First of all - thanks for this work! It is super nice and very helpful.

I would like to finetune a bunch of different pretrained model bases and collect results. The description in the README states
"roberta-large can also be replaced by bert-base, bert-large, roberta-base and distilbert-base". However, out of the four, only roberta-base seems to work out of the box. For the other three, I get some error that looks like this:

OSError: Can't load config for 'bert-large'. Make sure that:
- 'bert-large' is a correct model identifier listed on 'https://huggingface.co/models'

Which indeed it seems true that bert-large isn't listed on the site.
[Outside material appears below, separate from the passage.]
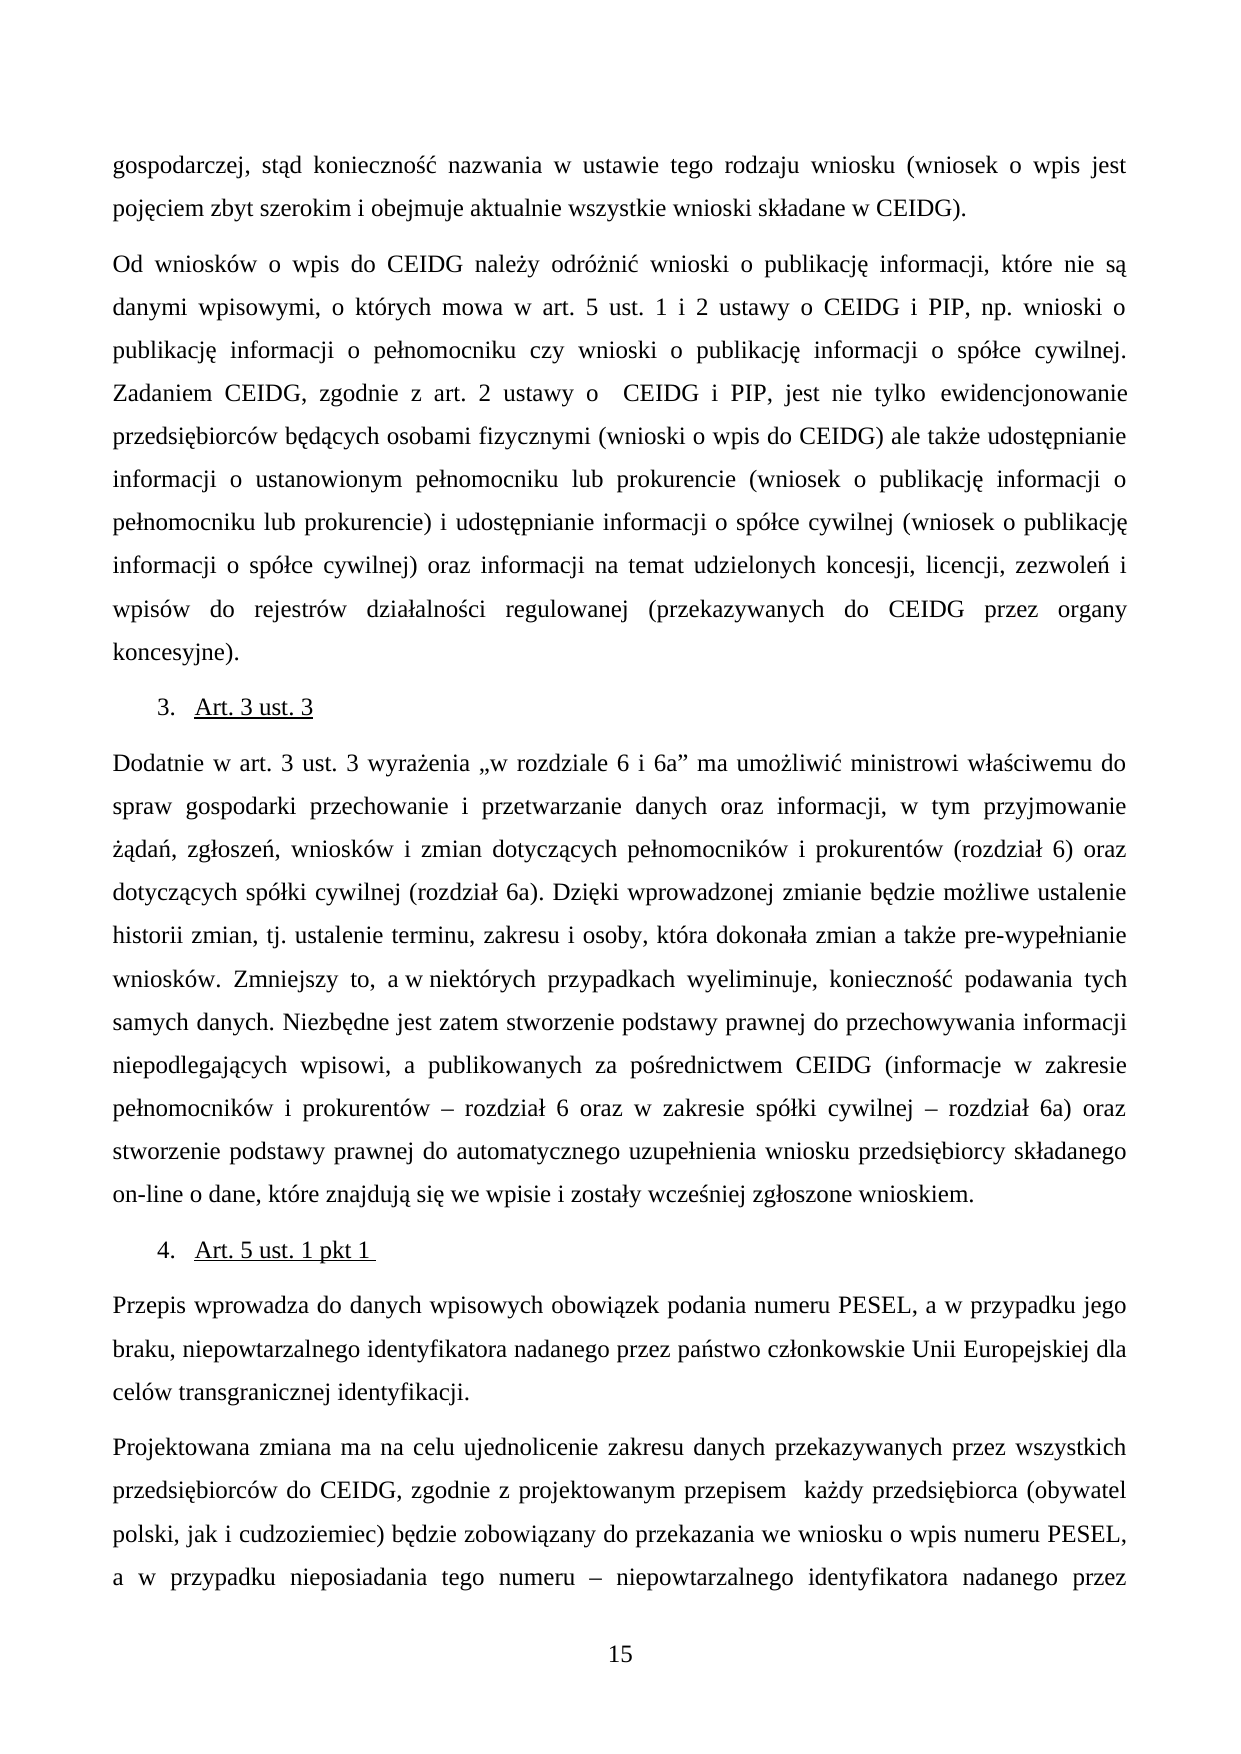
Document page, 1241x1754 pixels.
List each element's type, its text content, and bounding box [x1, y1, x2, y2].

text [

So I tried the closest thing I could find to it, bert-large-cased, which gives the following error:

Traceback (most recent call last):
  File "run.py", line 623, in <module>
    main()
  File "run.py", line 476, in main
    resize_token_type_embeddings(model, new_num_types=10, random_segment=model_args.random_segment)
AttributeError: 'ModelArguments' object has no attribute 'random_segment'

(Same story holds for bert-base-cased, but distilbert-base-cased seems to work).

Do you have a list of a few models which I can simply plug in as a command line option and expect them to work? I am not particularly set on the list of models in this issue - any other pretrained models would work as well.

Thanks for the help in advance,
Rohan

Hi Rohan, thanks for your feedback! This random_segment thing is indeed a bug and I have just fixed it. Also,

roberta-large can also be replaced by bert-base, bert-large, roberta-base and distilbert-base

This description is for generating embeddings using SBERT instead of our main model. I just added one sentence describing pre-trained models you can directly use here:

Also, this codebase supports BERT-series and RoBERTa-series pre-trained models in Huggingface's transformers. You can check Huggingface's website for available models and pass models with a "bert" or "roberta" in their names to --model_name_or_path. Some examples would be bert-base-uncased, bert-large-uncased, roberta-base, roberta-large, etc.

Here are some examples: bert-base-uncased, bert-base-cased, bert-large-uncased, bert-large-cased, roberta-base, roberta-large.

Hi @gaotianyu1350 ,

Thanks for fixing this! Indeed I can confirm that I am able to use bert-large-cased and successfully finetune with it now. I also came across another issue for zero-shot evaluation, but will close this issue and open another one.